Brief by Central Staff
Politics – March 2004 – Colorado Central Magazine
Jerry Kopel, a former state legislator, discovered something unique about the history of marriage laws in our state. Colorado was the only state where a marriage could be legal in part of the state and illegal in another. He wrote about it in the Jan. 23 edition of the Colorado Statesman, a political weekly in Denver.
Like many other states, most of them in the South, Colorado at one time made it illegal for people of different races to marry; in other words, miscegenation was illegal.
That law dated back to pre-statehood days, when in 1864 the Territorial Assembly passed a law which stated that “All marriages between negroes or mulattoes of either sex and white persons are declared to be absolutely void.”

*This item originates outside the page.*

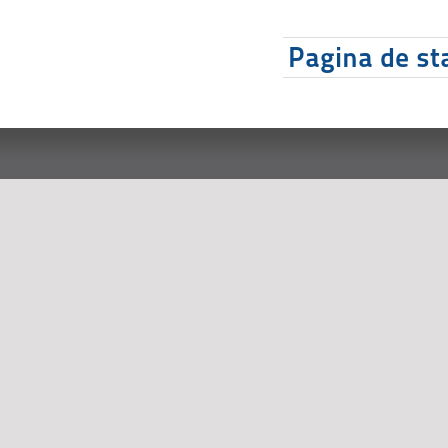
Pagina de sta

Those who wed in violation of the law, as well as the person officiating at the ceremony, could be fined from $50 to $500, and sentenced to anywhere from three months to two years in the county jail.
In 1942, the state supreme court found it constitutional, even though Colorado had civil rights laws, because “it applied equally to negroes and white persons.”

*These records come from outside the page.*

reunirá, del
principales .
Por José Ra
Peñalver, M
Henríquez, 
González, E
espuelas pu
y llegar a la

That arose from a Denver case where a mixed-race couple was charged with vagrancy. A city ordinance included “immoral acts” as one facet of vagrancy, and since the couple was not legally married on account of the miscegenation law, their relationship qualified as an immoral act.
The miscegenation law was repealed in 1957.
But it applied in only part of the state, for the law held that “Nothing in this section shall be so construed as to prevent the people living in that portion of the state acquired from Mexico from marriage according to the custom of that country.”
Since Mexico had no miscegenation laws, mixed-race marriages were legal in the parts of Colorado that came from Mexico: everything south or west of the Arkansas River, or a line drawn north from the river’s source at Climax.
Thus a marriage might be legal in most of Salida, but illegal over in Hollywood Heights — the area right under Tenderfoot Hill. A couple could be legally married in Buena Vista, but guilty of illegal cohabitation if they moved to Leadville.
Kopel could find no accounts of any legal activity inspired by this unique law.